I’m all open for communication and compromises in a relationship! But there is an abundance of women in the universe! If a woman doesn’t suit your preferences why do you think it’s ok to come after her and mold her to fit you when they’re a dozen others that fit what you want?
Someone that you both were talking marriage oo!I pierced my ear so you block me and walk away!Lmao! Like so what next?You come home and I couldn’t go to the mosque one day so you’ll pack & ghost me for a year as a form of disciplinary method?Thank God he did this before marriage
The thing nu,there are girls who don’t like piercings! And if you like girls like that why won’t you go for them? Someone whose always had 3 piercings on her ear and a nose piercing is the one you’re forcing to take out so she can have a simple earring? Because you don’t like it?

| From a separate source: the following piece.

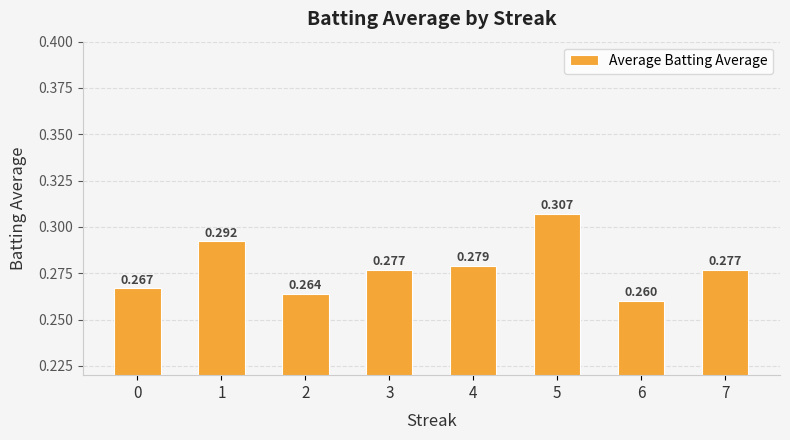

What is the value of the 2nd bar from the left?

0.3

Guys in my dms talking about they see nothing wrong with it because he couldn’t tolerate it!We need to educate all of you on words you use when speaking about other people’s bodies!Words like”allowed”tolerate”permit”shouldn’t be used!You could use suggestive words to communicate
someone I intended to start a whole life with. Someone I’m in love with and who loves me .. I’m all open for compromises and communication.. but the way I’m wired if you come to me with authoritative commands on the way I should live my life to suit you,that’s it
And even if you’re unhappy with someone’s piercing you very first instinct is to block her and avoid her completely? Someone who you’ve been dating? Lmao.. maybe I’m in some other state of mind because I would never understand this”
See reactions below;
“I think life is LIVE & LET LIVE. He was uncomfortable with the piercing so he left the relationship. She wants the piercing more than the relationship, she too should move on. His life (and phones), his decisions. Her life(piercings), her decision.”
“Why didn’t he just break up with her… Why did he even go ahead to build a relationship with her knowing her stance about piercings and he doesn’t like it?”